WRITTEN EXERCISE 1 — Reproduce word for word the module overview from "Here's a snippet" down to "to reason about?".
WRITTEN EXERCISE 2 — Using the module overview, decide whether each statement agrees with it: (a) Module 3 focuses on streaming/lazy pipelines; (b) a key outcome of Module 2 is configuring pure pipelines with globals; (c) Module 1 includes proving equivalence with Hypothesis. Answer yes or no for each, quoting the deciding words.

EXCERPTED PASSAGE —
####################
Module 2: First-Class Functions and Expressive Python¶
Progression Note¶
By the end of Module 2, you'll master first-class functions for configurability, expression-oriented code, and debugging taps. This prepares for lazy iteration in Module 3. See the series progression map in the repo root for full details.
Here's a snippet from the progression map:
| Module | Focus | Key Outcomes |
|---|---|---|
| 1: Foundational FP Concepts | Purity, contracts, refactoring | Spot impurities, write pure functions, prove equivalence with Hypothesis |
| 2: First-Class Functions & Expressive Python | Closures, partials, composable configurators | Configure pure pipelines without globals |
| 3: Lazy Iteration & Generators | Streaming/lazy pipelines | Efficient data processing without materializing everything |
M02C02: Expression-Oriented Python – Comprehensions, Conditional Expressions, No Control Flags¶
Core question:
How do you replace statement-heavy imperative code (loops + flags + breaks) with expressions, comprehensions, and data-driven conditionals—so control flow becomes explicit, composable, and easy to reason about?
####################
MATERIAL —
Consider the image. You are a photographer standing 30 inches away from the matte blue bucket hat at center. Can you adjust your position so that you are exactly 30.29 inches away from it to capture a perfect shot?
####################
WORKED SOLUTION 1 —
Here's a snippet from the progression map:
| Module | Focus | Key Outcomes |
|---|---|---|
| 1: Foundational FP Concepts | Purity, contracts, refactoring | Spot impurities, write pure functions, prove equivalence with Hypothesis |
| 2: First-Class Functions & Expressive Python | Closures, partials, composable configurators | Configure pure pipelines without globals |
| 3: Lazy Iteration & Generators | Streaming/lazy pipelines | Efficient data processing without materializing everything |
M02C02: Expression-Oriented Python – Comprehensions, Conditional Expressions, No Control Flags¶
Core question:
How do you replace statement-heavy imperative code (loops + flags + breaks) with expressions, comprehensions, and data-driven conditionals—so control flow becomes explicit, composable, and easy to reason about?

WORKED SOLUTION 2 —
(a) Yes: "Streaming/lazy pipelines"
(b) No: "Configure pure pipelines without globals"
(c) Yes: "prove equivalence with Hypothesis"